● **Exercise objective**
Here is a listing. Write it all out again exactly, but not its pictures.

● **Material provided**
<<<<
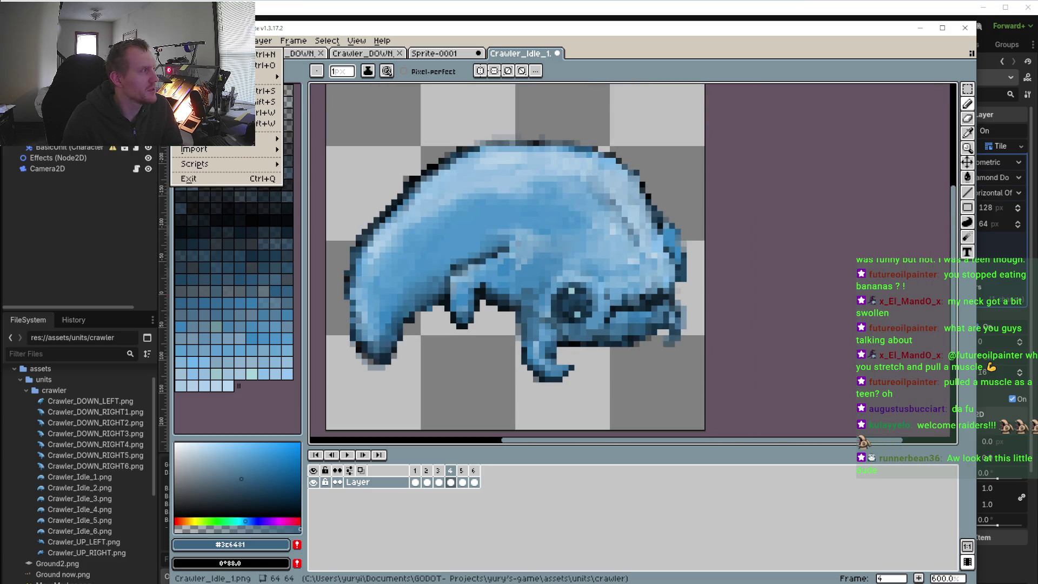
# - Switch to Godot, run the project, and zoom the game view in on the crawler
pyautogui.press('alt+Tab')
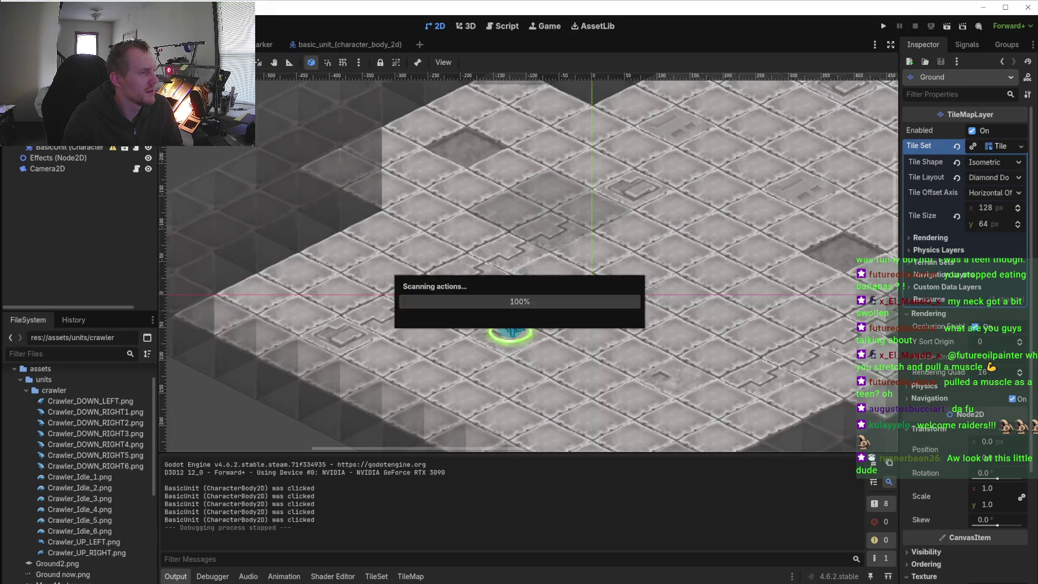
pyautogui.click(883, 26)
>>>>
● **Exercise solution**
# - Switch to Godot, run the project, and zoom the game view in on the crawler
pyautogui.press('alt+Tab')
pyautogui.click(883, 26)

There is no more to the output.